Wednesday, January 26, 2011

Why I want to marry Josh

Brother Gary wanted Josh and I to write a little half a page explaining why we wanted to get married, before we start our premarital counciling. I thought that I would share it with you guys, even though you know all of it already! (Oh and once I started I can't stop, so it is a little more than a half a page)


Why I Want to Get Married to Josh
This should be a very easy question to answer, but then again it is very hard to describe a feeling of emotion you have for another person. For others who have been in love or are in love, they just know the feeling and can relate automatically. I decided to write my explanation as if I were talking to someone who had never experienced what I am experiencing or an alien! So here goes…
God has given us many gifts in life. The bible says the best gift of all, besides his son, was the ability to love one another. The love I feel for Josh is more than just the automatic feel of love, as a mother feels love for her children; or a child that loves it’s parents. Those feelings of love come natural and almost automatic. What I got to experience with Josh was “falling” in love. I have been “in love” before but it has never felt like this.
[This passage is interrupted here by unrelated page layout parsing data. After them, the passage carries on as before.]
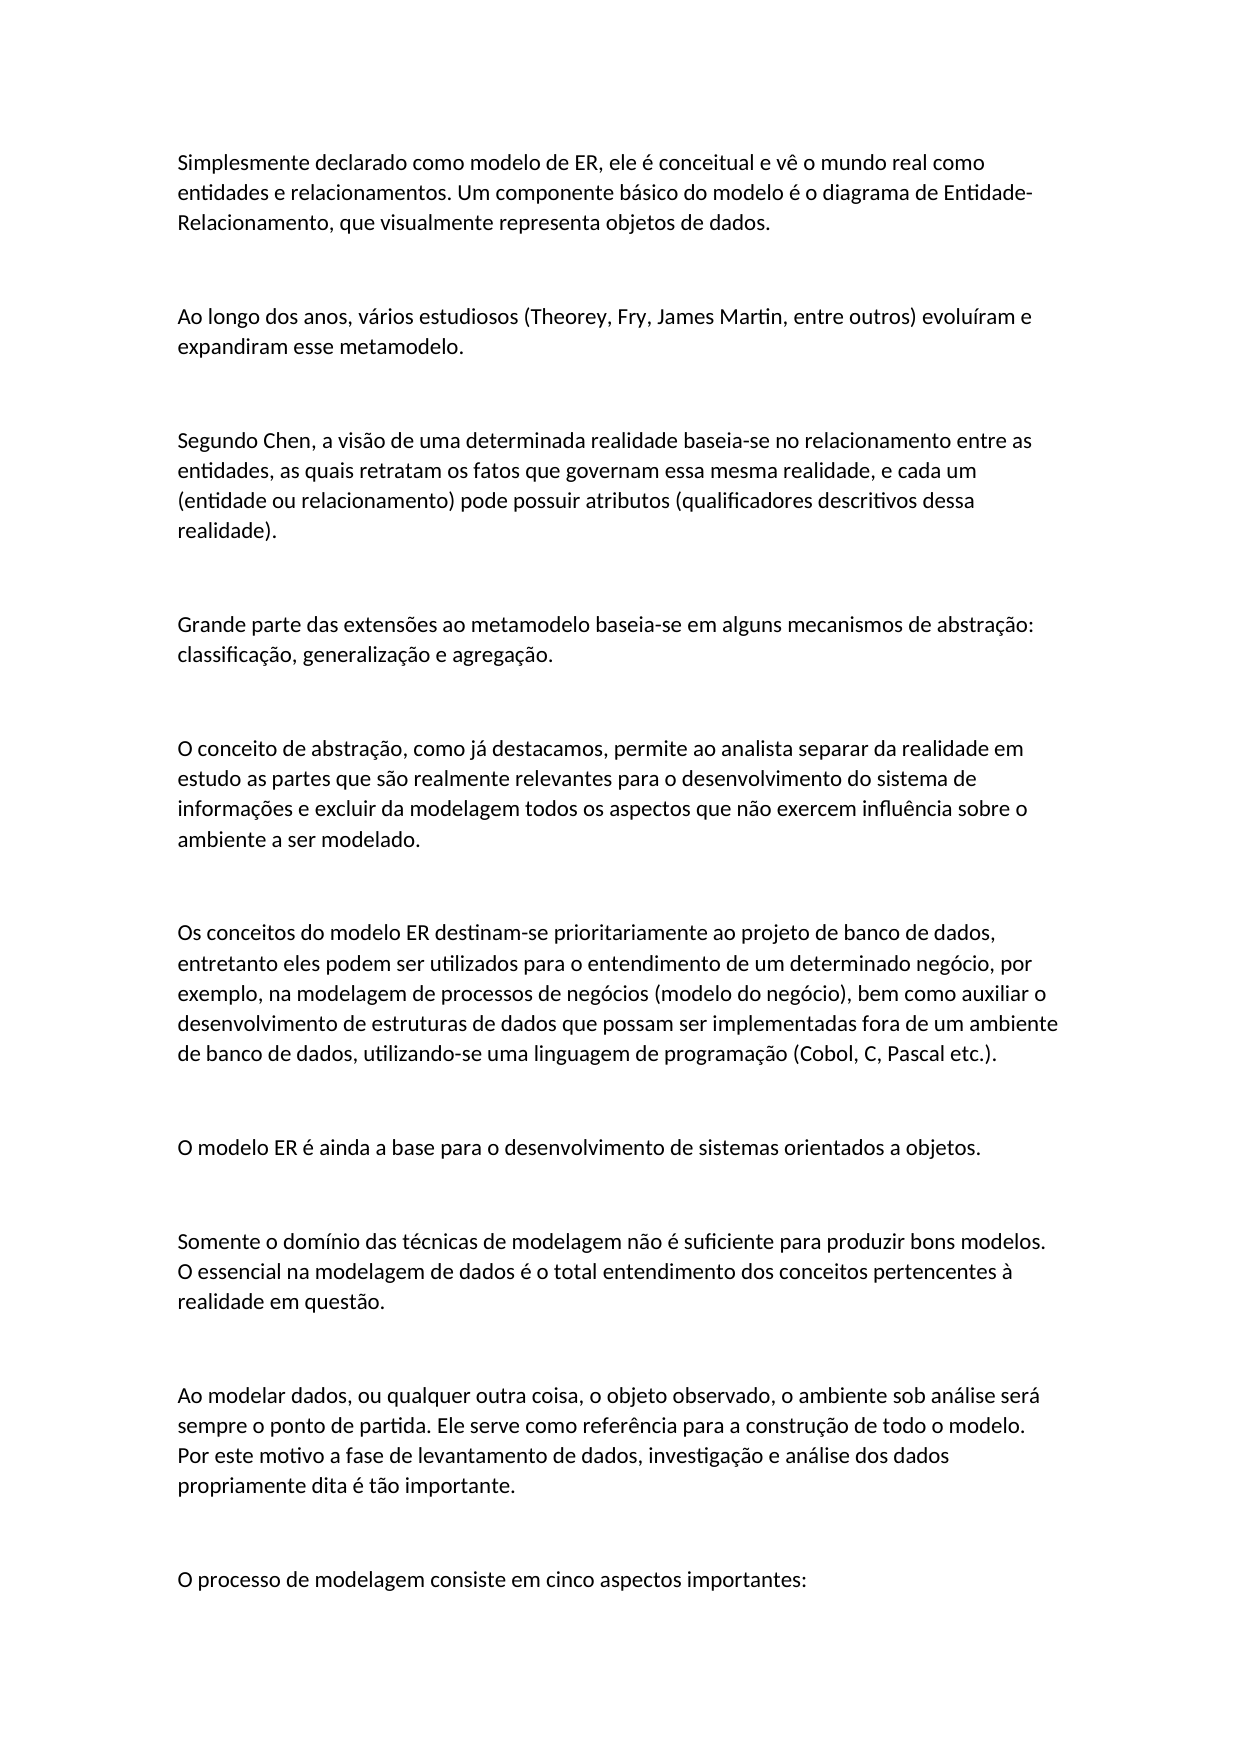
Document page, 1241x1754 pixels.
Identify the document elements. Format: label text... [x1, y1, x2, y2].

text O conceito de abstração, como já destacamos, permite ao analista separar da realidade em estudo as partes que são realmente relevantes para o desenvolvimento do sistema de informações e excluir da modelagem todos os aspectos que não exercem influência sobre o ambiente a ser modelado. [177, 734, 1063, 853]
text Ao longo dos anos, vários estudiosos (Theorey, Fry, James Martin, entre outros) evoluíram e expandiram esse metamodelo. [177, 302, 1063, 360]
text O processo de modelagem consiste em cinco aspectos importantes: [177, 1565, 1063, 1593]
text Simplesmente declarado como modelo de ER, ele é conceitual e vê o mundo real como entidades e relacionamentos. Um componente básico do modelo é o diagrama de Entidade-Relacionamento, que visualmente representa objetos de dados. [177, 148, 1063, 236]
text O modelo ER é ainda a base para o desenvolvimento de sistemas orientados a objetos. [177, 1133, 1063, 1161]
text Ao modelar dados, ou qualquer outra coisa, o objeto observado, o ambiente sob análise será sempre o ponto de partida. Ele serve como referência para a construção de todo o modelo. Por este motivo a fase de levantamento de dados, investigação e análise dos dados propriamente dita é tão importante. [177, 1381, 1063, 1499]
text Grande parte das extensões ao metamodelo baseia-se em alguns mecanismos de abstração: classificação, generalização e agregação. [177, 610, 1063, 668]
text Os conceitos do modelo ER destinam-se prioritariamente ao projeto de banco de dados, entretanto eles podem ser utilizados para o entendimento de um determinado negócio, por exemplo, na modelagem de processos de negócios (modelo do negócio), bem como auxiliar o desenvolvimento de estruturas de dados que possam ser implementadas fora de um ambiente de banco de dados, utilizando-se uma linguagem de programação (Cobol, C, Pascal etc.). [177, 918, 1063, 1067]
text Segundo Chen, a visão de uma determinada realidade baseia-se no relacionamento entre as entidades, as quais retratam os fatos que governam essa mesma realidade, e cada um (entidade ou relacionamento) pode possuir atributos (qualificadores descritivos dessa realidade). [177, 426, 1063, 544]
text Somente o domínio das técnicas de modelagem não é suficiente para produzir bons modelos. O essencial na modelagem de dados é o total entendimento dos conceitos pertencentes à realidade em questão. [177, 1227, 1063, 1315]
The moment I ran into Josh, it was like a lightening strike. It was weird. I couldn’t stop looking at him, trying to see whom he was talking to, if he were possibly look at me too. At first it was not obvious to me.  It wasn’t until he passed by me and touched my leg to see the tattoo on my foot that I knew. Like a static shock, I jumped.  My friend, Ashley, knew it the same time I did because she looked at me and started to laugh. She said my eyes got so big, it was like I was looking at a ghost. From that moment on, I knew there was something there, and I wasn’t going to let it go until I knew what it was.
That was almost two years ago and I can remember the feeling as if it just happened. Well the feeling is kind of fresh because he makes me feel that spark every time he looks at me or touches me. It makes me fall in love with him all over again every time it happens.
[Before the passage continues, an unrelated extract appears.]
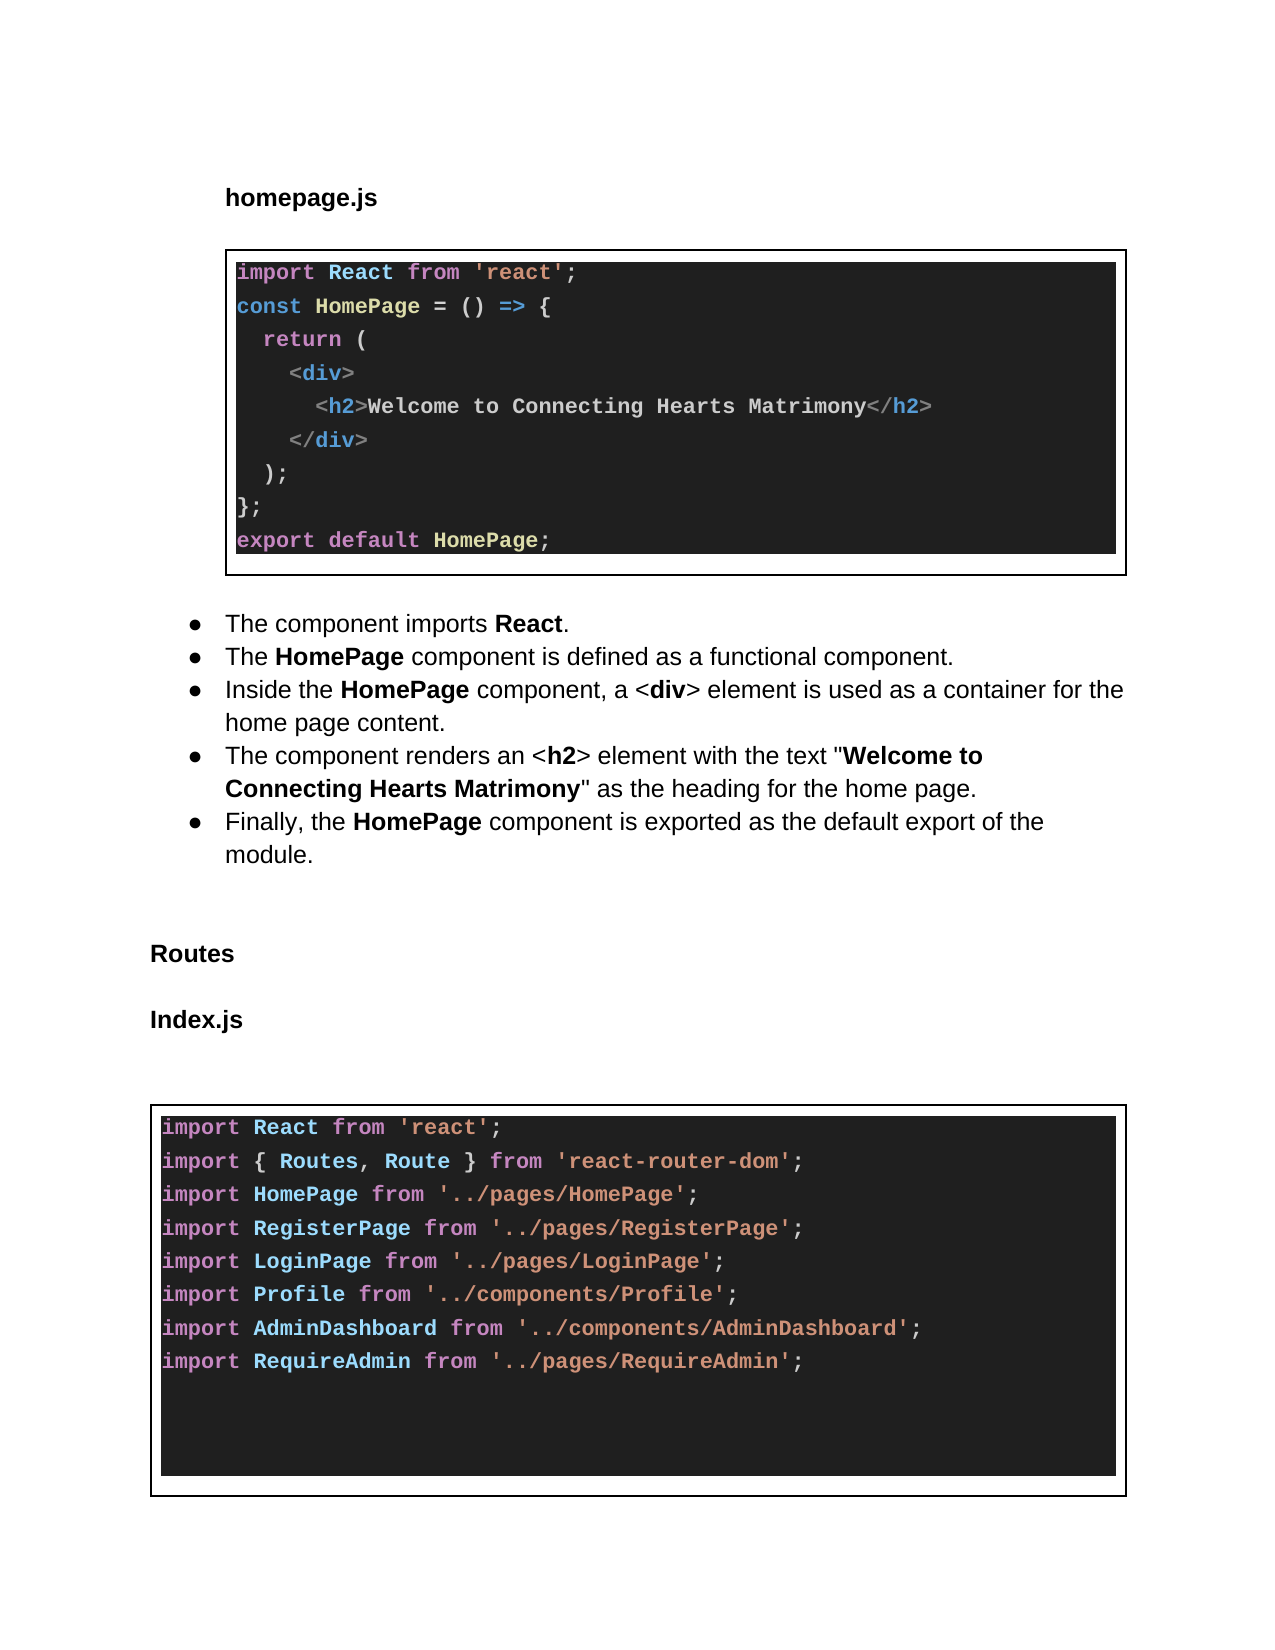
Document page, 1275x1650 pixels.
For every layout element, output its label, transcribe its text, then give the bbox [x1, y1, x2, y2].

The reason for wanting to marry this man is simple. I want to feel this feeling every day for the rest of my life. He is my “soul mate” and up until him, I never believed that that was a real thing. But he made me believe it. He is my best friend and a great man. He is strong hearted and strong willed. He is a wonderful provider and a great cook. He loves my boys as much as he loves me and I feel safe knowing that he is around us.
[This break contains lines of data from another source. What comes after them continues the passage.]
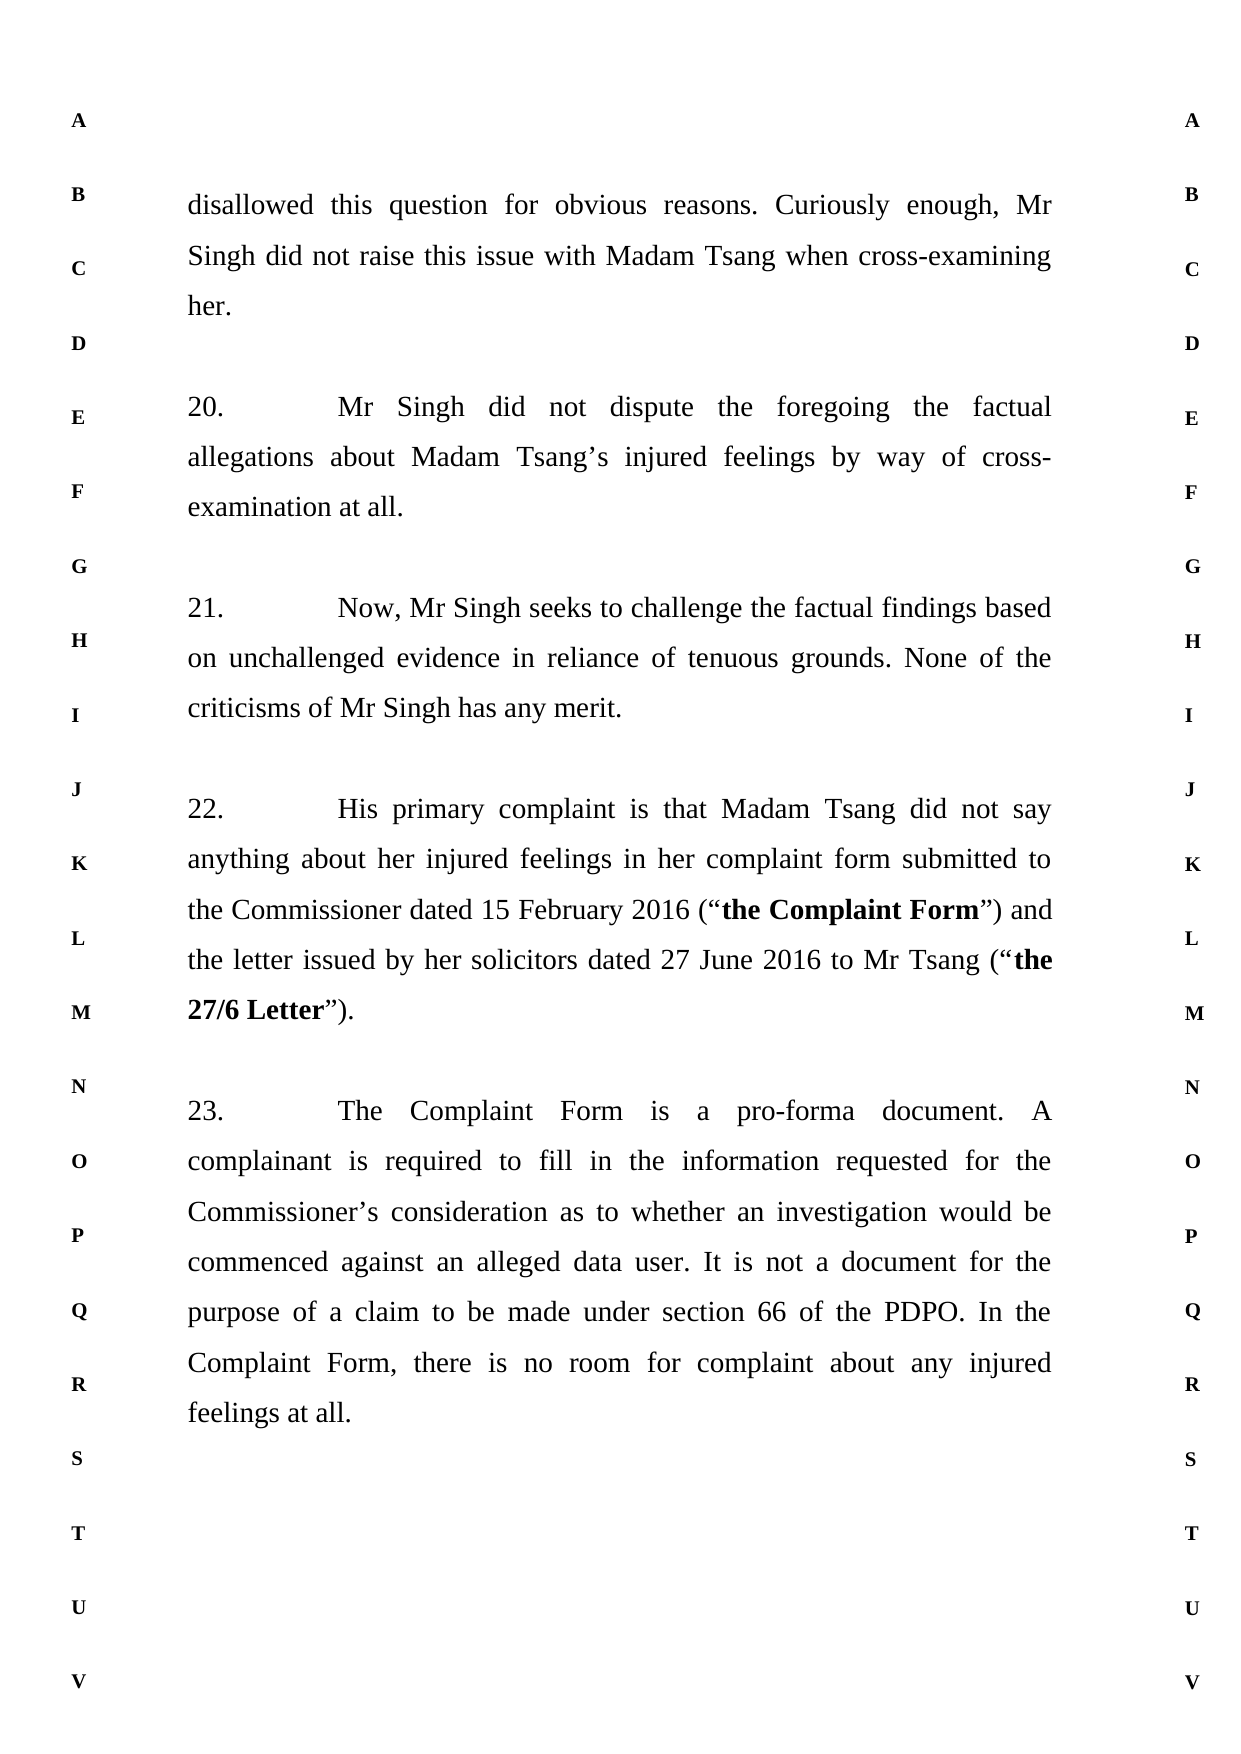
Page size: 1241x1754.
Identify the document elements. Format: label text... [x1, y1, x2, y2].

text 21. Now, Mr Singh seeks to challenge the factual findings based on unchallenged evidence in reliance of tenuous grounds. None of the criticisms of Mr Singh has any merit. [187, 590, 1053, 724]
text 23. The Complaint Form is a pro-forma document. A complainant is required to fill in the information requested for the Commissioner’s consideration as to whether an investigation would be commenced against an alleged data user. It is not a document for the purpose of a claim to be made under section 66 of the PDPO. In the Complaint Form, there is no room for complaint about any injured feelings at all. [187, 1093, 1053, 1428]
text 20. Mr Singh did not dispute the foregoing the factual allegations about Madam Tsang’s injured feelings by way of cross-examination at all. [187, 389, 1053, 523]
text 22. His primary complaint is that Madam Tsang did not say anything about her injured feelings in her complaint form submitted to the Commissioner dated 15 February 2016 (“the Complaint Form”) and the letter issued by her solicitors dated 27 June 2016 to Mr Tsang (“the 27/6 Letter”). [187, 791, 1053, 1026]
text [187, 187, 1053, 322]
When I was a little girl I used to imagine what it would be like to have a loving and committed marriage, like my parent’s have. And in my past, I never thought a relationship could work without screaming and fighting. This beautiful man has shown me that love knows no hate. Love knows no anger, no bad words, and nothing but warm feelings and butterflies.
I love his man and I want to marry him for every reason you could want it marry a person.